Suddenly, something that once seemed grandiose—a multistory vending machine concert stage—isn’t wild enough to break through the marketing noise. So you’re in an endless cycle of overspending to make a lot of marketing noise. Eventually, you’ll run out of money and real estate to keep building giant vending machines.
The endless cycle of one-upping your competition will only get more expensive for everyone as you try to reach consumers on different platforms. It’s simply unsustainable financially, particularly in our current corporate environment where CEOs are forcing marketers to justify their jobs by calculating ROI on an almost daily basis.
A Better Way Forward
But what if I told you that you can use behavior design strategies and tactics in a subtle way to get through your consumers’ nonconscious filter? You have to dance your way past it, not smash through it with a sledgehammer.
What is behavior design, you ask? To me, behavior design is the process of applying the latest neurological and behavioral insights to the development of customer interactions to psychologically influence and change consumer behavior.
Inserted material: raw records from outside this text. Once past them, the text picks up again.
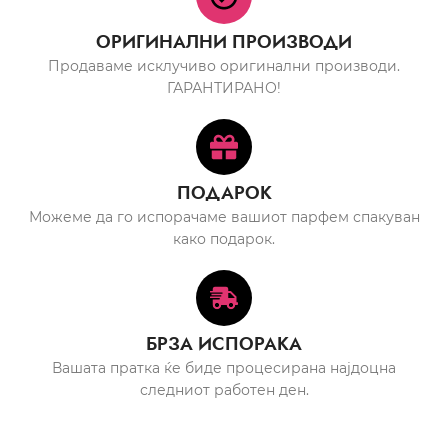
ОРИГИНАЛНИ ПРОИЗВОДИ
Продаваме исклучиво оригинални производи.
ГАРАНТИРАНО!
ПОДАРОК
Можеме да го испорачаме вашиот парфем спакуван
како подарок.
БРЗА ИСПОРАКА
Вашата пратка ќе биде процесирана најдоцна
следниот работен ден.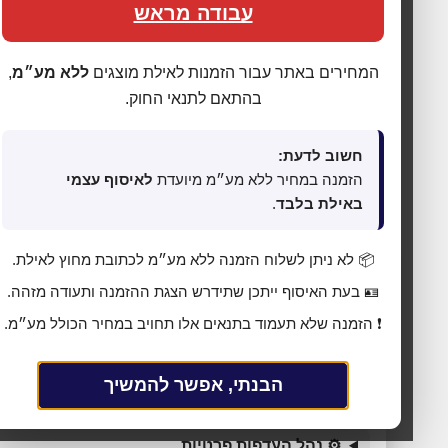
עבודה מראש
המחירים באתר עבור הזמנות לאילת מוצגים
ללא מע״מ
,
בהתאם לתנאי החוק.
חשוב לדעת:
הזמנה במחיר ללא מע״מ מיועדת
לאיסוף עצמי
באילת בלבד
.
📦 לא ניתן לשלוח הזמנה ללא מע״מ לכתובת מחוץ לאילת.
🍪 אנחנו משתמשים בעוגיות כדי לשפר את החוויה
🪪 בעת האיסוף ייתכן שתידרש הצגת ההזמנה ותעודה מזהה.
שלך
❗ הזמנה שלא תעמוד בתנאים אלו תחויב במחיר הכולל מע״מ.
האתר עושה שימוש בעוגיות (Cookies) לתפעול תקין, אנליטיקה,
התאמת תכנים ופרסום ממוקד. בלחיצה על
„מאשר הכול”
אתה
מסכים לכל הקטגוריות כמפורט ב
מדיניות הפרטיות
. באפשרותך
הבנתי, אפשר להמשיך
לשנות העדפות בכל עת דרך
„העדפות פרטיות”
בתחתית האתר.
⚙ נהל העדפות פרטיות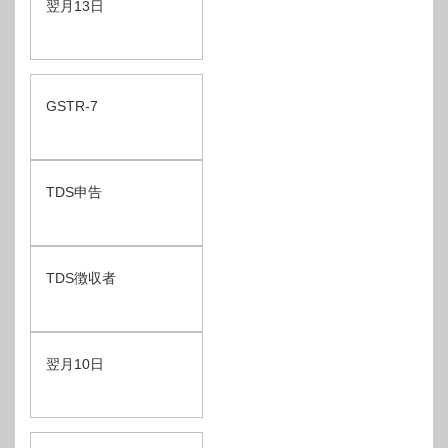
翌月13日
GSTR-7
TDS申告
TDS徴収者
翌月10日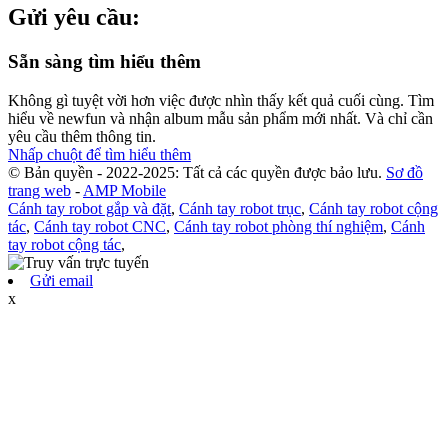
Gửi yêu cầu:
Sẵn sàng tìm hiểu thêm
Không gì tuyệt vời hơn việc được nhìn thấy kết quả cuối cùng. Tìm
hiểu về newfun và nhận album mẫu sản phẩm mới nhất. Và chỉ cần
yêu cầu thêm thông tin.
Nhấp chuột để tìm hiểu thêm
© Bản quyền - 2022-2025: Tất cả các quyền được bảo lưu.
Sơ đồ
trang web
-
AMP Mobile
Cánh tay robot gắp và đặt
,
Cánh tay robot trục
,
Cánh tay robot cộng
tác
,
Cánh tay robot CNC
,
Cánh tay robot phòng thí nghiệm
,
Cánh
tay robot cộng tác
,
Gửi email
x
It’s the recipe behind today’s best marketing—marketing that gets people to act.
The essence of behavior design is understanding the real “whys” behind behaviors and designing for it. There could be small biological, neurological, or psychological reasons in play, among others. Behavior design is part intuition, part artistry, and part science, all merged together to influence the heart and the mind.
It doesn’t replace design or great marketing; it builds on it.